+++ Data listing +++

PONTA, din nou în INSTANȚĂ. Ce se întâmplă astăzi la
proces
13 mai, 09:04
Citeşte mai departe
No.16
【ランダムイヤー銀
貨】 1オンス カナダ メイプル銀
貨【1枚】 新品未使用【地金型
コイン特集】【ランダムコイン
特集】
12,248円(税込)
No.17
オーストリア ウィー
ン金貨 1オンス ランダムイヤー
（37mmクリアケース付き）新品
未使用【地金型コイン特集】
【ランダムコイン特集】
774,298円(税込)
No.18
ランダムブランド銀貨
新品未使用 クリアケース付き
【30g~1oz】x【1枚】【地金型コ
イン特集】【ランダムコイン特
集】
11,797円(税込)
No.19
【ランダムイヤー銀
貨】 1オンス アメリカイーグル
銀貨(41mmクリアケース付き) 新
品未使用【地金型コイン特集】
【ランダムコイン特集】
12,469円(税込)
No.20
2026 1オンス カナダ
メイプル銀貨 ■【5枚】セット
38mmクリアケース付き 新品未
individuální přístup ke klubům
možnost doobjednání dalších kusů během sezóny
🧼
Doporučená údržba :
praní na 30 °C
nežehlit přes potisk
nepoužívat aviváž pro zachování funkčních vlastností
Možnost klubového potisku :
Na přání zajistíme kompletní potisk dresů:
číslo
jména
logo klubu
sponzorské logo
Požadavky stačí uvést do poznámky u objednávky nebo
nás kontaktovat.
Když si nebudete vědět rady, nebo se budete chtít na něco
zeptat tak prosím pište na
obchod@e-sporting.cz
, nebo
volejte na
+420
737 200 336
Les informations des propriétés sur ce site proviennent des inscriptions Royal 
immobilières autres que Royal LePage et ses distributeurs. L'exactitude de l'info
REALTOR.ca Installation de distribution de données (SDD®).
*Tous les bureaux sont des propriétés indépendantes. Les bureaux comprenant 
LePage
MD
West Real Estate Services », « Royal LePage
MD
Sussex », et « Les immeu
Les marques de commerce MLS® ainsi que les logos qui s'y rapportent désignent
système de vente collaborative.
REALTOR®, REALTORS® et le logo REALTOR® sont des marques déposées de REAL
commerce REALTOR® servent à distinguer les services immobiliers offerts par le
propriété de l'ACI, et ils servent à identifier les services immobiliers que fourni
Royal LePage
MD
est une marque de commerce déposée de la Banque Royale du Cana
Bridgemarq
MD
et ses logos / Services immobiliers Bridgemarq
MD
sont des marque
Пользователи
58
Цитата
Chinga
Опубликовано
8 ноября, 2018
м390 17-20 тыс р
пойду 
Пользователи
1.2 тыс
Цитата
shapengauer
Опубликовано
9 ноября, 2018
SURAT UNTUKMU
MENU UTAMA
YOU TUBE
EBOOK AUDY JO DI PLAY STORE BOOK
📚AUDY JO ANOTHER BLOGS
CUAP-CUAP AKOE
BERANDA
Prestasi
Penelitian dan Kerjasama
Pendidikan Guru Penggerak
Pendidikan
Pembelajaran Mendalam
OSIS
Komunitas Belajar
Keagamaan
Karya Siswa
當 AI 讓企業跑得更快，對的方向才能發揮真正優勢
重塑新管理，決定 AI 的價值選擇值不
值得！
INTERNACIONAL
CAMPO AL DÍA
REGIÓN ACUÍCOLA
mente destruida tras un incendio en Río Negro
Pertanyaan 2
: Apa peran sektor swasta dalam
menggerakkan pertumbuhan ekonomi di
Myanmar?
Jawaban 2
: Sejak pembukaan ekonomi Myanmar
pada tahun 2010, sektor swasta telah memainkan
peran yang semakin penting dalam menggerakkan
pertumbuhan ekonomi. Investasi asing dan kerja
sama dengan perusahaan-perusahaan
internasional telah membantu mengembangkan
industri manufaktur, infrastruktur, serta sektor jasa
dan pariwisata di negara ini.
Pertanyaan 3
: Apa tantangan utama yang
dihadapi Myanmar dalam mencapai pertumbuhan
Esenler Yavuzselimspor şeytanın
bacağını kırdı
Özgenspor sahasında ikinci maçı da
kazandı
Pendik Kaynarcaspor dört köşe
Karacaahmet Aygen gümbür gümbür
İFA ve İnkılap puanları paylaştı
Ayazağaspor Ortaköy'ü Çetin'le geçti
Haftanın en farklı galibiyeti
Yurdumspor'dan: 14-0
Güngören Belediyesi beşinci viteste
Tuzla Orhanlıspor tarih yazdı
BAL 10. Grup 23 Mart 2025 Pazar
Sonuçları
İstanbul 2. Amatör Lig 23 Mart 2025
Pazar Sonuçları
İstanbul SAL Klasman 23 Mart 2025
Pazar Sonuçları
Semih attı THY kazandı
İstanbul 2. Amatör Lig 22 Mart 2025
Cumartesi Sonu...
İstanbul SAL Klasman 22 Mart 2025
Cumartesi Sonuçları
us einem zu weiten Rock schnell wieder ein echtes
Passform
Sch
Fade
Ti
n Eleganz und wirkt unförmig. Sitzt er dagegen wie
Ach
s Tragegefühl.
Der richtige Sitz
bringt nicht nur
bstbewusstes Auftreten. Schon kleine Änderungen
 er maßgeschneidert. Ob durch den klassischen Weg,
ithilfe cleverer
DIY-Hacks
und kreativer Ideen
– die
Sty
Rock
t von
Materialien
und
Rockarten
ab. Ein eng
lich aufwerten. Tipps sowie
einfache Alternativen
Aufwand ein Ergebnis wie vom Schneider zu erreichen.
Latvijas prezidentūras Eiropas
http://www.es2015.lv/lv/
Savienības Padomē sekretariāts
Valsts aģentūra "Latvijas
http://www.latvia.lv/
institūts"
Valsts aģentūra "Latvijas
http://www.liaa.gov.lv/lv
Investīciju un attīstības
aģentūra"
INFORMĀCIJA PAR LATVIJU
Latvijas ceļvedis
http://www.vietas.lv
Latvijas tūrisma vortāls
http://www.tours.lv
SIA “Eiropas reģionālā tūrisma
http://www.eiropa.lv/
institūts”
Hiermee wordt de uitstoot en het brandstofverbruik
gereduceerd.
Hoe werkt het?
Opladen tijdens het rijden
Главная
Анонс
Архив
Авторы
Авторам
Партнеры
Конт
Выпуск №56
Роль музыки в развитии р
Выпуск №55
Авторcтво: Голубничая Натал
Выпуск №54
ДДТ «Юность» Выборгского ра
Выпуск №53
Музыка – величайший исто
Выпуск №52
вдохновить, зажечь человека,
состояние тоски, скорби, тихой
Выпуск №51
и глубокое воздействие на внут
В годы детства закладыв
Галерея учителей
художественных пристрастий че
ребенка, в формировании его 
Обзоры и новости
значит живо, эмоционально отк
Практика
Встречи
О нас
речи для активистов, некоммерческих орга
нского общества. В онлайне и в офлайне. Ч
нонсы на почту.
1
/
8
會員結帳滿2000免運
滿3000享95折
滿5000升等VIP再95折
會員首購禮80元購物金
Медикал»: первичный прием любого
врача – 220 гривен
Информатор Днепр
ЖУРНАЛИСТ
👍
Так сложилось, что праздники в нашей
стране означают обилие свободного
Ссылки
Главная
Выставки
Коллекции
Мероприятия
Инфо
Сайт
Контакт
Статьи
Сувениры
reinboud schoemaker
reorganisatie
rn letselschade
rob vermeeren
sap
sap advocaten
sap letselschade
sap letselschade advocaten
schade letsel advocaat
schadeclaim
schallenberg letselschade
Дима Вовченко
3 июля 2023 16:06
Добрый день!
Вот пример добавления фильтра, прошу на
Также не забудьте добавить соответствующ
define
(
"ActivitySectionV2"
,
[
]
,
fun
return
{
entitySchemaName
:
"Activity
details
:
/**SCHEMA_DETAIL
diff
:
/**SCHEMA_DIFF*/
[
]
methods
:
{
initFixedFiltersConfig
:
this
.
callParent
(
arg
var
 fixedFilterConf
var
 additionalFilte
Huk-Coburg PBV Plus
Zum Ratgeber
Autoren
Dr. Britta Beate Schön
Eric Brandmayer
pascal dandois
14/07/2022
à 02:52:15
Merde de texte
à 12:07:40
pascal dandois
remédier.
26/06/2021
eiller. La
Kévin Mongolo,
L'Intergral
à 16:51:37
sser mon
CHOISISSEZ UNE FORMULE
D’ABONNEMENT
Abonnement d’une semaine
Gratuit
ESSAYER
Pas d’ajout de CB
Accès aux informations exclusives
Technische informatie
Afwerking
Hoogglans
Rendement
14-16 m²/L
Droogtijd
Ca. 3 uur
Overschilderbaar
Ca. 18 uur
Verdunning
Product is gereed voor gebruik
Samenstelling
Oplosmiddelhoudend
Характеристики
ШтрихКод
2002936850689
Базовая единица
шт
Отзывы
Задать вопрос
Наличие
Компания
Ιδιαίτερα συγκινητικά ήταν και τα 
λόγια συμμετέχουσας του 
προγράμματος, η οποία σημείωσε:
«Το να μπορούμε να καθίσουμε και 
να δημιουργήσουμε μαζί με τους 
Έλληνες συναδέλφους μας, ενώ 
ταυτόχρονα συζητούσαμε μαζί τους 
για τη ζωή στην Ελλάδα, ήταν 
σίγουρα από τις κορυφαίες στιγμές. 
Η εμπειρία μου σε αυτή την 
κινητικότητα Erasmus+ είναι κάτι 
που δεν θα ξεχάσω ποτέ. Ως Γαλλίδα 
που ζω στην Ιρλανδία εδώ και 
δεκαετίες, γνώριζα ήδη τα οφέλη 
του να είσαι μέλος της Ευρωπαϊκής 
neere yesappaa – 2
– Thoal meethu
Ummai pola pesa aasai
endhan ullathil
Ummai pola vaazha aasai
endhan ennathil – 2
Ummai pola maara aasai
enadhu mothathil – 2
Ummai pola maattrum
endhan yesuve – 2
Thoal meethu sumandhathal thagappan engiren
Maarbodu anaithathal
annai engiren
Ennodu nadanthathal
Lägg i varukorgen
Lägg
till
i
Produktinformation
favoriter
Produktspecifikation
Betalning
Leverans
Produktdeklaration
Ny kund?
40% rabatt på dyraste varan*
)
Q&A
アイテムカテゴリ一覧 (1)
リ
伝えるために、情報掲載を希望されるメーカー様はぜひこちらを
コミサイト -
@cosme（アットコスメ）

+++

Above this instruction are the records; retype exactly the lines from the one containing "Latvijas tūrisma vortāls" up to and including the one containing "Вот пример добавления фильтра, прошу на".

Latvijas tūrisma vortāls
http://www.tours.lv
SIA “Eiropas reģionālā tūrisma
http://www.eiropa.lv/
institūts”
Hiermee wordt de uitstoot en het brandstofverbruik
gereduceerd.
Hoe werkt het?
Opladen tijdens het rijden
Главная
Анонс
Архив
Авторы
Авторам
Партнеры
Конт
Выпуск №56
Роль музыки в развитии р
Выпуск №55
Авторcтво: Голубничая Натал
Выпуск №54
ДДТ «Юность» Выборгского ра
Выпуск №53
Музыка – величайший исто
Выпуск №52
вдохновить, зажечь человека,
состояние тоски, скорби, тихой
Выпуск №51
и глубокое воздействие на внут
В годы детства закладыв
Галерея учителей
художественных пристрастий че
ребенка, в формировании его 
Обзоры и новости
значит живо, эмоционально отк
Практика
Встречи
О нас
речи для активистов, некоммерческих орга
нского общества. В онлайне и в офлайне. Ч
нонсы на почту.
1
/
8
會員結帳滿2000免運
滿3000享95折
滿5000升等VIP再95折
會員首購禮80元購物金
Медикал»: первичный прием любого
врача – 220 гривен
Информатор Днепр
ЖУРНАЛИСТ
👍
Так сложилось, что праздники в нашей
стране означают обилие свободного
Ссылки
Главная
Выставки
Коллекции
Мероприятия
Инфо
Сайт
Контакт
Статьи
Сувениры
reinboud schoemaker
reorganisatie
rn letselschade
rob vermeeren
sap
sap advocaten
sap letselschade
sap letselschade advocaten
schade letsel advocaat
schadeclaim
schallenberg letselschade
Дима Вовченко
3 июля 2023 16:06
Добрый день!
Вот пример добавления фильтра, прошу на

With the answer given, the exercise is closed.